▸ Task brief: Scan the records for the line containing "services such as"; extract it and all later lines, verbatim, through the end, and nothing before it.
━━━━━━━━━━━━━━━━
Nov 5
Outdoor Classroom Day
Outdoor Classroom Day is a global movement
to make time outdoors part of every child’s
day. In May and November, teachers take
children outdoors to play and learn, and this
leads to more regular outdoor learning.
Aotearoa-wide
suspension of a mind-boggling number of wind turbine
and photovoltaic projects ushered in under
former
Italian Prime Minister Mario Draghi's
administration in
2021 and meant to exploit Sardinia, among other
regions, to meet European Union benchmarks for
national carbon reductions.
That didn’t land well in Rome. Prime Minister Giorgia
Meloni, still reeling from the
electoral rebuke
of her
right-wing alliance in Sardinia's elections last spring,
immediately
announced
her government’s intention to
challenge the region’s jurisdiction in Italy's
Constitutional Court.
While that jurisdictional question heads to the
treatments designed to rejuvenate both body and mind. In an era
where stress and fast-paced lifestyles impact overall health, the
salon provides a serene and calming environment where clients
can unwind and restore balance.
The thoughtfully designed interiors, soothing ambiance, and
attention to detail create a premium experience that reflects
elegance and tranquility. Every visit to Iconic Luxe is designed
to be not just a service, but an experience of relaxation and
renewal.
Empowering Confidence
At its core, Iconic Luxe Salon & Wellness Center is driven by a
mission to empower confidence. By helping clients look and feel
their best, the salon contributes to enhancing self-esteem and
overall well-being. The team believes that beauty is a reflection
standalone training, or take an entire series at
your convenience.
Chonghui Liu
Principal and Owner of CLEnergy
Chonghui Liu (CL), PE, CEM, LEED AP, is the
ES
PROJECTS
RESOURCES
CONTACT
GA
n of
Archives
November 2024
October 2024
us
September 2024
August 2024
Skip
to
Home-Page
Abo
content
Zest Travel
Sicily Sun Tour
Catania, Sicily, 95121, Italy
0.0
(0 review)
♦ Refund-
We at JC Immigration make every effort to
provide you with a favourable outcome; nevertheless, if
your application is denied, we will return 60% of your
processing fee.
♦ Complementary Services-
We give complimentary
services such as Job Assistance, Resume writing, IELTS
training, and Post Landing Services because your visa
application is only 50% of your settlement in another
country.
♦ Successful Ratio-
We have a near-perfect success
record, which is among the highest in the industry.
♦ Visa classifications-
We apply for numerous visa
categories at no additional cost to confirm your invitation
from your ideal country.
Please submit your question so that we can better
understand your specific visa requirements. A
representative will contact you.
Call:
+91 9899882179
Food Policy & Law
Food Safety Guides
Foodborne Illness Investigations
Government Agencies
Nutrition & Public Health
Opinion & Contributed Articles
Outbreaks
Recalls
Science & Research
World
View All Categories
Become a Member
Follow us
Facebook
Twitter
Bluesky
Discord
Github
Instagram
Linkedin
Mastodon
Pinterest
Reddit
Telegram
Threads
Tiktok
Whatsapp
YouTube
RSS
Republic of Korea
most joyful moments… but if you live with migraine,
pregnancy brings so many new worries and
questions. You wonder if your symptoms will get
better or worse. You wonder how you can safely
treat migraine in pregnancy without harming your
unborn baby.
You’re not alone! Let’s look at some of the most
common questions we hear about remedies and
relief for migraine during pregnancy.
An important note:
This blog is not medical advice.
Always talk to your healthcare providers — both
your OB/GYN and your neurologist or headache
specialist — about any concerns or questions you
━━━━━━━━━━━━━━━━
▸ Answer:
services such as Job Assistance, Resume writing, IELTS
training, and Post Landing Services because your visa
application is only 50% of your settlement in another
country.
♦ Successful Ratio-
We have a near-perfect success
record, which is among the highest in the industry.
♦ Visa classifications-
We apply for numerous visa
categories at no additional cost to confirm your invitation
from your ideal country.
Please submit your question so that we can better
understand your specific visa requirements. A
representative will contact you.
Call:
+91 9899882179
Food Policy & Law
Food Safety Guides
Foodborne Illness Investigations
Government Agencies
Nutrition & Public Health
Opinion & Contributed Articles
Outbreaks
Recalls
Science & Research
World
View All Categories
Become a Member
Follow us
Facebook
Twitter
Bluesky
Discord
Github
Instagram
Linkedin
Mastodon
Pinterest
Reddit
Telegram
Threads
Tiktok
Whatsapp
YouTube
RSS
Republic of Korea
most joyful moments… but if you live with migraine,
pregnancy brings so many new worries and
questions. You wonder if your symptoms will get
better or worse. You wonder how you can safely
treat migraine in pregnancy without harming your
unborn baby.
You’re not alone! Let’s look at some of the most
common questions we hear about remedies and
relief for migraine during pregnancy.
An important note:
This blog is not medical advice.
Always talk to your healthcare providers — both
your OB/GYN and your neurologist or headache
specialist — about any concerns or questions you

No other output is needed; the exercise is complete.